YOUR ASSIGNMENT - Write out every record exactly as it appears. Skip the pictures.

Hardware design source data:
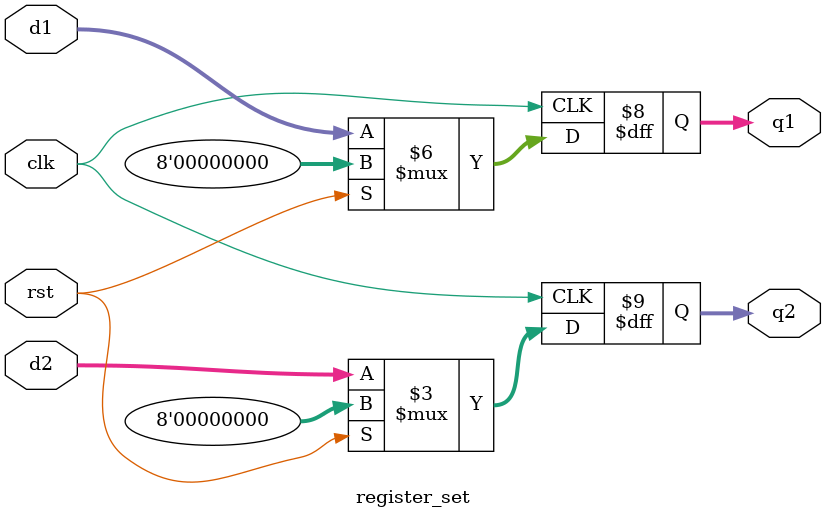
<source format=v>

module register_set(q1, q2, clk, rst, d1, d2);
    input clk, rst;
    input [7:0] d1, d2;
    output [7:0] q1, q2;
    always @(negedge clk) begin
        if (rst) begin
            q1 = 8'b0;
            q2 = 8'b0;
        end
        else begin
            q1 <= d1;
            q2 <= d2;
        end
    end
endmodule
</source>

TASK OUTPUT -
<source format=v>

module register_set(q1, q2, clk, rst, d1, d2);
    input clk, rst;
    input [7:0] d1, d2;
    output [7:0] q1, q2;
    always @(negedge clk) begin
        if (rst) begin
            q1 = 8'b0;
            q2 = 8'b0;
        end
        else begin
            q1 <= d1;
            q2 <= d2;
        end
    end
endmodule
</source>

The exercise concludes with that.